From childcare or education: Patience, behaviour support, understanding of care plans and documentation, managing vulnerable people.

From nursing support or AIN roles: Clinical adjacency, following care plans, documentation practices, understanding of medical environment.

What to add: If you don't yet have your Certificate III, most providers will support you to complete it on the job. Mention that you're enrolled or willing to enrol. Some providers offer traineeships that pay you while you study.

What not to overstate: Don't claim experience you don't have. Aged care is a regulated environment. False claims about qualifications or experience can have serious consequences.

What Major Aged Care Providers Look for on a Resume

The big providers in Australia — Bupa, Regis, Estia, Bolton Clarke, Baptistcare, Uniting, HammondCare, St Vincent's — all use ATS. They're volume hirers. Here's what they consistently prioritise:

Current clearances. An NDIS Worker Screening clearance that's lapsed or a police check from 2022 is a problem.
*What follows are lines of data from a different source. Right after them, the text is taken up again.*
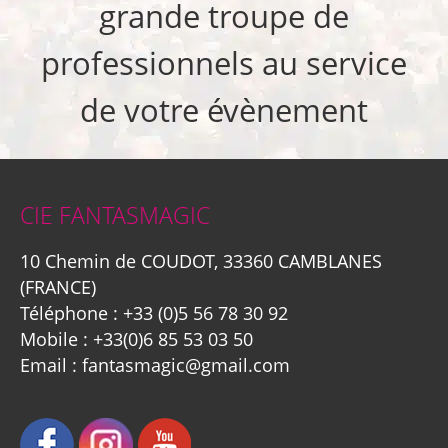
grande troupe de
professionnels au service
de votre évènement
CIE FANTASMAGIC
10 Chemin de COUDOT, 33360 CAMBLANES
(FRANCE)
Téléphone :
+33 (0)5 56 78 30 92
Mobile :
+33(0)6 85 53 03 50
Email :
fantasmagic@gmail.com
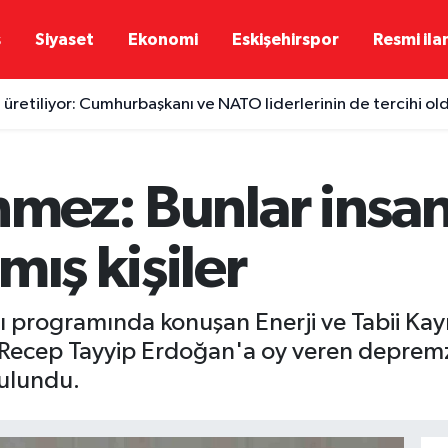
ş
Siyaset
Ekonomi
Eskişehirspor
Resmi ila
 üretiliyor: Cumhurbaşkanı ve NATO liderlerinin de tercihi ol
 saklı cenneti hafta sonu dolup taştı
nmez: Bunlar insan
mış kişiler
ı programında konuşan Enerji ve Tabii Ka
ecep Tayyip Erdoğan'a oy veren depremzed
ulundu.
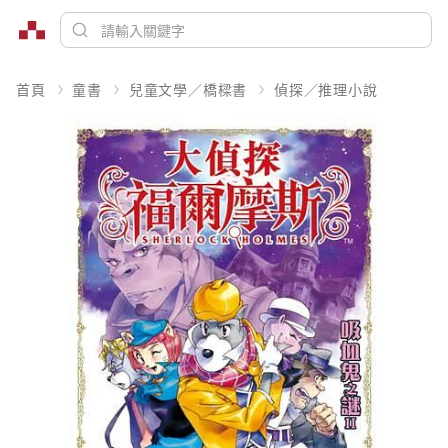
首頁
童書
兒童文學／橋樑書
偵探／推理小說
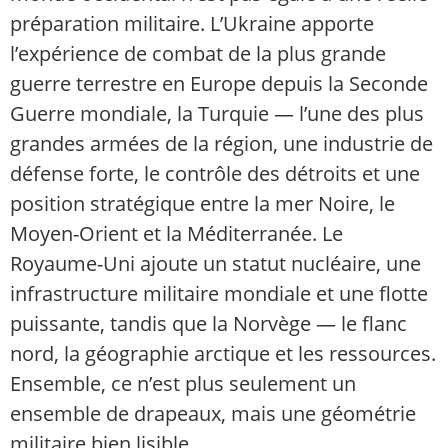
préparation militaire. L’Ukraine apporte
l’expérience de combat de la plus grande
guerre terrestre en Europe depuis la Seconde
Guerre mondiale, la Turquie — l’une des plus
grandes armées de la région, une industrie de
défense forte, le contrôle des détroits et une
position stratégique entre la mer Noire, le
Moyen-Orient et la Méditerranée. Le
Royaume-Uni ajoute un statut nucléaire, une
infrastructure militaire mondiale et une flotte
puissante, tandis que la Norvège — le flanc
nord, la géographie arctique et les ressources.
Ensemble, ce n’est plus seulement un
ensemble de drapeaux, mais une géométrie
militaire bien lisible.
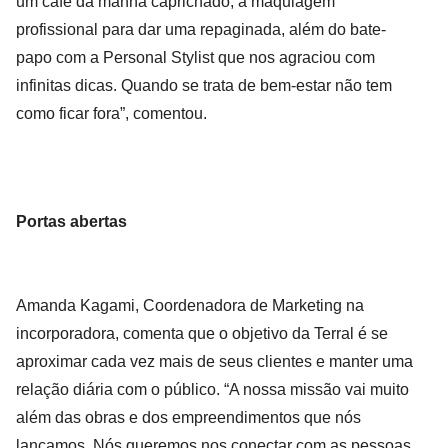
um café da manhã caprichado, a maquiagem
profissional para dar uma repaginada, além do bate-
papo com a Personal Stylist que nos agraciou com
infinitas dicas. Quando se trata de bem-estar não tem
como ficar fora”, comentou.
Portas abertas
Amanda Kagami, Coordenadora de Marketing na
incorporadora, comenta que o objetivo da Terral é se
aproximar cada vez mais de seus clientes e manter uma
relação diária com o público. “A nossa missão vai muito
além das obras e dos empreendimentos que nós
lançamos. Nós queremos nos conectar com as pessoas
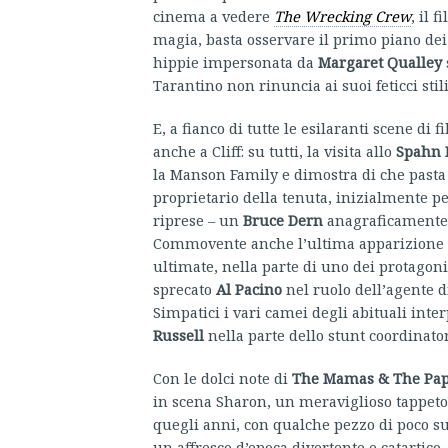
cinema a vedere
The Wrecking Crew
, il 
magia, basta osservare il primo piano dei
hippie impersonata da
Margaret Qualley
Tarantino non rinuncia ai suoi feticci stilis
E, a fianco di tutte le esilaranti scene di
anche a Cliff: su tutti, la visita allo
Spahn 
la Manson Family e dimostra di che pasta 
proprietario della tenuta, inizialmente p
riprese – un
Bruce Dern
anagraficamente p
Commovente anche l’ultima apparizione
ultimate, nella parte di uno dei protagoni
sprecato
Al Pacino
nel ruolo dell’agente di
Simpatici i vari camei degli abituali inter
Russell
nella parte dello stunt coordinato
Con le dolci note di
The Mamas & The Pa
in scena Sharon, un meraviglioso tappeto d
quegli anni, con qualche pezzo di poco suc
un affresco d’epoca divertente e catartico.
Keep them current.

Qualification detail. "Certificate III" is not enough. Include the full name, the code, the training provider, and the completion year.

Evidence of ongoing care. Gaps in employment history in aged care require context. If you took a break to care for a family member, say so. If you were casual, say that. Silence looks like you left roles under bad circumstances.
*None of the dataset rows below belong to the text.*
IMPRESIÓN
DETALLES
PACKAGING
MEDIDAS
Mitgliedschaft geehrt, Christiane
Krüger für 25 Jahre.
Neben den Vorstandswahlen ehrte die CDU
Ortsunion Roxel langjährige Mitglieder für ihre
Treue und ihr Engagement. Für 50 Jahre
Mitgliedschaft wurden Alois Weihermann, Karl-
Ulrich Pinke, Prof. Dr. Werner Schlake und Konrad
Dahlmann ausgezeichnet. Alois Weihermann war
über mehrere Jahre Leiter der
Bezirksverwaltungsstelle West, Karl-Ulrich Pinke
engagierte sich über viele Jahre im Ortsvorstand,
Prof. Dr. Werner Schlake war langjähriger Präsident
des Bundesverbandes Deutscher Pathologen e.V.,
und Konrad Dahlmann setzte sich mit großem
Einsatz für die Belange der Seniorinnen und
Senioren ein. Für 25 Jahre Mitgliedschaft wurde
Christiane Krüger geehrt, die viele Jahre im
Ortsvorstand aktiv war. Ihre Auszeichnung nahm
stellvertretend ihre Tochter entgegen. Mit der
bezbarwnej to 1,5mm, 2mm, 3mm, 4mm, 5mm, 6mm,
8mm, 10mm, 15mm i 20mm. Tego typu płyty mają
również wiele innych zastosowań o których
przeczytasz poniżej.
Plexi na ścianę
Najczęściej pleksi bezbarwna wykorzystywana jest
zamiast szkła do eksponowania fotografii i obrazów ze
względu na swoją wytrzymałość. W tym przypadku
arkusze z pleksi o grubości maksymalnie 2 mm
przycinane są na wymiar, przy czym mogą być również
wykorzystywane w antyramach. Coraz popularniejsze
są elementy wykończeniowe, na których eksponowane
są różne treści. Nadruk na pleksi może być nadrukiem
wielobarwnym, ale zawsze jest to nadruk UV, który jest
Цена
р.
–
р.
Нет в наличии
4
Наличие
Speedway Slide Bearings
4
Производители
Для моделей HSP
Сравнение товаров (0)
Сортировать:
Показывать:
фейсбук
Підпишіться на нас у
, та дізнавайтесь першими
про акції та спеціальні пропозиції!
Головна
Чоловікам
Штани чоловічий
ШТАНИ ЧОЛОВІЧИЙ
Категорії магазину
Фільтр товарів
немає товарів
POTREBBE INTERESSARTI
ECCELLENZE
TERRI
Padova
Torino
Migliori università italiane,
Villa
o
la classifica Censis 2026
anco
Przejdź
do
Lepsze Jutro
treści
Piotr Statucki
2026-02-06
Stability. Short tenures at many employers is a flag. If you've moved around, explain why briefly in your summary.

References from care settings. A reference from a retail manager means less than a reference from a team leader or care coordinator at an aged care facility.

The Short Version

An aged care resume in Australia needs:

  • Full certification details above the fold (cert name, code, provider, year)
  • NDIS Worker Screening clearance and Police Certificate listed explicitly and marked current
  • Specific bullet points — care terminology, client numbers, care types
  • A summary that answers the compliance questions before the hiring manager has to search for them
  • References from care settings

The workforce shortage is real. Good candidates are needed. The resume is often the only thing standing between a qualified worker and a role they'd be great at.

Get it right, and the shortage works in your favour.


Updated June 2026. Aligned with current Australian aged care qualification requirements and provider hiring practices.